++++ DATASET ++++

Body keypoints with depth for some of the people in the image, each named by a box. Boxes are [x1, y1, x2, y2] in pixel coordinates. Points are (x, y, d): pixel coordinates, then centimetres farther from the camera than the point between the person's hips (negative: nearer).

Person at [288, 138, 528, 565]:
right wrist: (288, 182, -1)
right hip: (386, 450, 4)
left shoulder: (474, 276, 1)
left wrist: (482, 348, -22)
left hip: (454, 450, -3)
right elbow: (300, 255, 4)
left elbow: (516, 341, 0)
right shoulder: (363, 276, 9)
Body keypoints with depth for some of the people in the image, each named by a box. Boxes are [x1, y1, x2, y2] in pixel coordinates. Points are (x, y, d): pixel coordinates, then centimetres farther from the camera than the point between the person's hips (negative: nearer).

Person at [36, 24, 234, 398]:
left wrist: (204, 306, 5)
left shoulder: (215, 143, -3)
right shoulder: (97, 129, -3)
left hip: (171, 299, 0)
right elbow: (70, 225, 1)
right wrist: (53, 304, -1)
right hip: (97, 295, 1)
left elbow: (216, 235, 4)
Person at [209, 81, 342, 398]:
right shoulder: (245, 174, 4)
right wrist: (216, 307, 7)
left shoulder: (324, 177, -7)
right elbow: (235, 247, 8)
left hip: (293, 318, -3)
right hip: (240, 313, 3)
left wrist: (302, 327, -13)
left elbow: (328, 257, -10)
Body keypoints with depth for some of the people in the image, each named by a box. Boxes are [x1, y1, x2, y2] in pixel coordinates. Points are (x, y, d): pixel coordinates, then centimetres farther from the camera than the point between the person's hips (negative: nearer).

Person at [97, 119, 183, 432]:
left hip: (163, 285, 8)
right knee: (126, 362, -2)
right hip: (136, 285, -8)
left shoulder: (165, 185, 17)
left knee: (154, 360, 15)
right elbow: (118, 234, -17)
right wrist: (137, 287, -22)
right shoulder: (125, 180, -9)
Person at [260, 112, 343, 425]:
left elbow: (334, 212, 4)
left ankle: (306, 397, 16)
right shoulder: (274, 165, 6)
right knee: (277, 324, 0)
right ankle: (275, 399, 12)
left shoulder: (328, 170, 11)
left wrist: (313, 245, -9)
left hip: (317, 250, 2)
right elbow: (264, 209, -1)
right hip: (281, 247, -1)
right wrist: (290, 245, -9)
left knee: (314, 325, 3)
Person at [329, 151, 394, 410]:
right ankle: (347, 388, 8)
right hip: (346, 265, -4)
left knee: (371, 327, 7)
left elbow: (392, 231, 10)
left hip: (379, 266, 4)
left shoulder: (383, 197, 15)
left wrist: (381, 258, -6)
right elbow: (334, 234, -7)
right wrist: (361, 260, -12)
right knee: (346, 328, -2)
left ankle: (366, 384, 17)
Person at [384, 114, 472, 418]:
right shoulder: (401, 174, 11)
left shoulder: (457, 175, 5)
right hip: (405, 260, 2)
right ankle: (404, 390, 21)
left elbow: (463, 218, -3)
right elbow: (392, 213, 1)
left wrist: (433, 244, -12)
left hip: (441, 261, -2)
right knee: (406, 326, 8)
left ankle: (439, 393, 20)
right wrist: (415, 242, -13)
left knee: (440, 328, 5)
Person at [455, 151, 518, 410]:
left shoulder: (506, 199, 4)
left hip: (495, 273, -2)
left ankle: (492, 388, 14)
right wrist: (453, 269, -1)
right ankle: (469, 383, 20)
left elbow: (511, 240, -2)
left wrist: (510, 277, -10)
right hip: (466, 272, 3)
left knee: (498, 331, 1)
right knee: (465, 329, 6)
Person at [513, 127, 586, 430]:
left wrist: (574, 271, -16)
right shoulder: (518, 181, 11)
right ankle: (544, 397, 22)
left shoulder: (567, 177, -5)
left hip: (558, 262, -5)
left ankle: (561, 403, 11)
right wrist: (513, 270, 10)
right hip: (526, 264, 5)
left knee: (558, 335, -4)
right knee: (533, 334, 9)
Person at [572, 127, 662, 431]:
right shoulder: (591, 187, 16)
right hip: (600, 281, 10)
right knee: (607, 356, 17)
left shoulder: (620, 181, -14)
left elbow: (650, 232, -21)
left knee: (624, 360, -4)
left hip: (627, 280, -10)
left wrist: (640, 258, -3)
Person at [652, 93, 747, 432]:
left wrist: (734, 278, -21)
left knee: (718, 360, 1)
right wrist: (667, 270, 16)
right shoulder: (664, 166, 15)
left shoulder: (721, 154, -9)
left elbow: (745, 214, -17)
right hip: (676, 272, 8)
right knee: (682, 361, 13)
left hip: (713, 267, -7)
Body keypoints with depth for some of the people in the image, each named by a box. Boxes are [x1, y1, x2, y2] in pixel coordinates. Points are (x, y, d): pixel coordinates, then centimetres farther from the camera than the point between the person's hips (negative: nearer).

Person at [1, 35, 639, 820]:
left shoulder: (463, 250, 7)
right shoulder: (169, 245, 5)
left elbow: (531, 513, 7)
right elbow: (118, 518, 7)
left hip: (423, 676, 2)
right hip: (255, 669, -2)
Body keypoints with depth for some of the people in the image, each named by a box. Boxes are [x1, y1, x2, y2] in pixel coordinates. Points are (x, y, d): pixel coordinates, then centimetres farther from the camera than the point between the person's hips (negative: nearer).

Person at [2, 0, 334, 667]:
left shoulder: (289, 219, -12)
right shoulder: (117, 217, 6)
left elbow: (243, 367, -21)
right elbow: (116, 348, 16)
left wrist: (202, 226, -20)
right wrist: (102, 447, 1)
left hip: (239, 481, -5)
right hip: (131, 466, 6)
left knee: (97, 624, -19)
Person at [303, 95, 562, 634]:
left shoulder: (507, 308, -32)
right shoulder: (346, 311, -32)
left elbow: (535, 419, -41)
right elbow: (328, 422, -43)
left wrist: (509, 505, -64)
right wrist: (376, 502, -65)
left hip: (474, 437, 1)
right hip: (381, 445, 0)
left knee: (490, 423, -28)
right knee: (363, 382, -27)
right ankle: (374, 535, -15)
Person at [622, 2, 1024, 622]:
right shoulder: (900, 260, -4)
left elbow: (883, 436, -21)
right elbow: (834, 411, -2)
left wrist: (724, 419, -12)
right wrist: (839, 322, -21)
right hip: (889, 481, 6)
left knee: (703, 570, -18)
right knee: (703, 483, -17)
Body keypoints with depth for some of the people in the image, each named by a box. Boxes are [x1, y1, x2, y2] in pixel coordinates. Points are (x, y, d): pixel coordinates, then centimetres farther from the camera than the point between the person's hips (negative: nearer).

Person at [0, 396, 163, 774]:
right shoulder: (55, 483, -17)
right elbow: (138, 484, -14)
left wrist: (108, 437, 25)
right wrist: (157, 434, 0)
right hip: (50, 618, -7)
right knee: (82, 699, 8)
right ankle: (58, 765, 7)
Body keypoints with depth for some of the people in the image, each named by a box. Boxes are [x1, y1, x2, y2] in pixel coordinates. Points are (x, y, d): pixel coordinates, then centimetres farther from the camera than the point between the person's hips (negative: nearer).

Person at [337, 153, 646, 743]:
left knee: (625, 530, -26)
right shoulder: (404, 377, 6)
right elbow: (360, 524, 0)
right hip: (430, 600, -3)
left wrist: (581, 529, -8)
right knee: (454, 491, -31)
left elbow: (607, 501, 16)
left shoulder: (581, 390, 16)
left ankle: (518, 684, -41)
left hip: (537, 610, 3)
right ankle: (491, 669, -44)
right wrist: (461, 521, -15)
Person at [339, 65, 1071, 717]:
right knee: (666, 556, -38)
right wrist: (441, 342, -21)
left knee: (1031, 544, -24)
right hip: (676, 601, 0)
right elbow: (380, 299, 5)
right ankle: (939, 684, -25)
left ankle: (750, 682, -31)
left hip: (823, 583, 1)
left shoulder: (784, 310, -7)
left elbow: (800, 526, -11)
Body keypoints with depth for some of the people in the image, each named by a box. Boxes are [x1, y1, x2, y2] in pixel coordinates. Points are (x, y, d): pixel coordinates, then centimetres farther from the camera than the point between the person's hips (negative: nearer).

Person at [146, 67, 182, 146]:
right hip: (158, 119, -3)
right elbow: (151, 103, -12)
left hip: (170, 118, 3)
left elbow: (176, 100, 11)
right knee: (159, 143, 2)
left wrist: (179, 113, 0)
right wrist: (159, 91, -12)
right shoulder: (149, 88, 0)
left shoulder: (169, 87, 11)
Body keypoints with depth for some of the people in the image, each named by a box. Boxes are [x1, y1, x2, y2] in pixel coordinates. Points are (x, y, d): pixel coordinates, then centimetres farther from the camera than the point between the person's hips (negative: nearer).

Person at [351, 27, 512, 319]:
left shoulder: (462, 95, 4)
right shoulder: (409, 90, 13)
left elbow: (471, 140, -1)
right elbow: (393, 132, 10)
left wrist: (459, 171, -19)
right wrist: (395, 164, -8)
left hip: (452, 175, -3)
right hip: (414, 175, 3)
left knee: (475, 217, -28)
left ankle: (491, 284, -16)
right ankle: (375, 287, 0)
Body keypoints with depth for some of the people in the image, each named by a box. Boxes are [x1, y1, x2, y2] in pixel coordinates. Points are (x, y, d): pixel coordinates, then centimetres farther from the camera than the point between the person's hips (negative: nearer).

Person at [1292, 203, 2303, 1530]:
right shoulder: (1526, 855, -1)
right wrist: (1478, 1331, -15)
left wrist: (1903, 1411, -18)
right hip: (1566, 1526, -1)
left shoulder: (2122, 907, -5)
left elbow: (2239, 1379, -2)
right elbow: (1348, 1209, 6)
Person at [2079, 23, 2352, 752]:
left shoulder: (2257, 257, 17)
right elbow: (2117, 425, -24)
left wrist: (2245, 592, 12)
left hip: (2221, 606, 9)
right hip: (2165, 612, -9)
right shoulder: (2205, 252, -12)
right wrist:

++++

WORK TO COMPLETE:
Copy out, line for line, the part of the data above that opens with the line containing "right hip: (131, 466, 6)" and closes with the line containing "right knee: (703, 483, -17)", including both of those lines.

RESULT:
right hip: (131, 466, 6)
left knee: (97, 624, -19)
Person at [303, 95, 562, 634]:
left shoulder: (507, 308, -32)
right shoulder: (346, 311, -32)
left elbow: (535, 419, -41)
right elbow: (328, 422, -43)
left wrist: (509, 505, -64)
right wrist: (376, 502, -65)
left hip: (474, 437, 1)
right hip: (381, 445, 0)
left knee: (490, 423, -28)
right knee: (363, 382, -27)
right ankle: (374, 535, -15)
Person at [622, 2, 1024, 622]:
right shoulder: (900, 260, -4)
left elbow: (883, 436, -21)
right elbow: (834, 411, -2)
left wrist: (724, 419, -12)
right wrist: (839, 322, -21)
right hip: (889, 481, 6)
left knee: (703, 570, -18)
right knee: (703, 483, -17)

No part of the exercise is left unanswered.